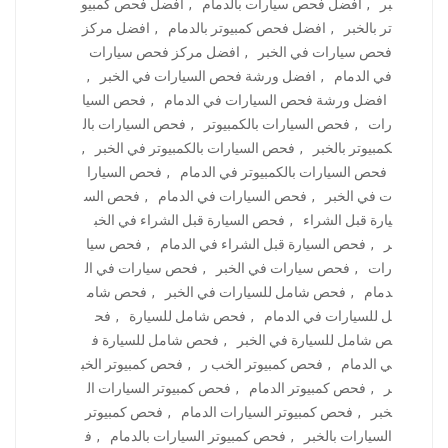
بر
,
افضل فحص سيارات بالدمام
,
افضل فحص كمبيو
تر بالخبر
,
افضل فحص كمبيوتر بالدمام
,
افضل مركز
فحص سيارات في الخبر
,
افضل مركز فحص سيارات
في الدمام
,
افضل ورشة فحص السيارات في الخبر
,
افضل ورشة فحص السيارات في الدمام
,
فحص السيا
رات
,
فحص السيارات بالكمبيوتر
,
فحص السيارات بال
كمبيوتر بالخبر
,
فحص السيارات بالكمبيوتر في الخبر
,
فحص السيارات بالكمبيوتر في الدمام
,
فحص السيارا
ت في الخبر
,
فحص السيارات في الدمام
,
فحص الس
يارة قبل الشراء
,
فحص السيارة قبل الشراء في الخب
ر
,
فحص السيارة قبل الشراء في الدمام
,
فحص سيا
رات
,
فحص سيارات في الخبر
,
فحص سيارات في ال
دمام
,
فحص شامل للسيارات في الخبر
,
فحص شام
ل للسيارات في الدمام
,
فحص شامل للسيارة
,
فح
ص شامل للسيارة في الخبر
,
فحص شامل للسيارة ف
ي الدمام
,
فحص كمبيوتر الخب ر
,
فحص كمبيوتر الخب
ر
,
فحص كمبيوتر الدمام
,
فحص كمبيوتر السيارات ال
خبر
,
فحص كمبيوتر السيارات الدمام
,
فحص كمبيوتر
السيارات بالخبر
,
فحص كمبيوتر السيارات بالدمام
,
ف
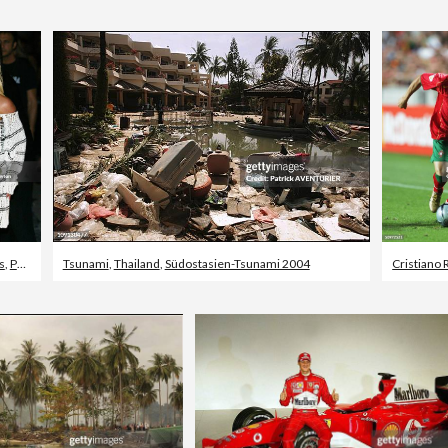
s
,
Porträt
Tsunami
,
Thailand
,
Südostasien-Tsunami 2004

※

### [TRY IT]
What's needed here is an exact repeat of all the records above, pictures excluded.

### [EXERCISE OUTPUT]
بر
,
افضل فحص سيارات بالدمام
,
افضل فحص كمبيو
تر بالخبر
,
افضل فحص كمبيوتر بالدمام
,
افضل مركز
فحص سيارات في الخبر
,
افضل مركز فحص سيارات
في الدمام
,
افضل ورشة فحص السيارات في الخبر
,
افضل ورشة فحص السيارات في الدمام
,
فحص السيا
رات
,
فحص السيارات بالكمبيوتر
,
فحص السيارات بال
كمبيوتر بالخبر
,
فحص السيارات بالكمبيوتر في الخبر
,
فحص السيارات بالكمبيوتر في الدمام
,
فحص السيارا
ت في الخبر
,
فحص السيارات في الدمام
,
فحص الس
يارة قبل الشراء
,
فحص السيارة قبل الشراء في الخب
ر
,
فحص السيارة قبل الشراء في الدمام
,
فحص سيا
رات
,
فحص سيارات في الخبر
,
فحص سيارات في ال
دمام
,
فحص شامل للسيارات في الخبر
,
فحص شام
ل للسيارات في الدمام
,
فحص شامل للسيارة
,
فح
ص شامل للسيارة في الخبر
,
فحص شامل للسيارة ف
ي الدمام
,
فحص كمبيوتر الخب ر
,
فحص كمبيوتر الخب
ر
,
فحص كمبيوتر الدمام
,
فحص كمبيوتر السيارات ال
خبر
,
فحص كمبيوتر السيارات الدمام
,
فحص كمبيوتر
السيارات بالخبر
,
فحص كمبيوتر السيارات بالدمام
,
ف
s
,
Porträt
Tsunami
,
Thailand
,
Südostasien-Tsunami 2004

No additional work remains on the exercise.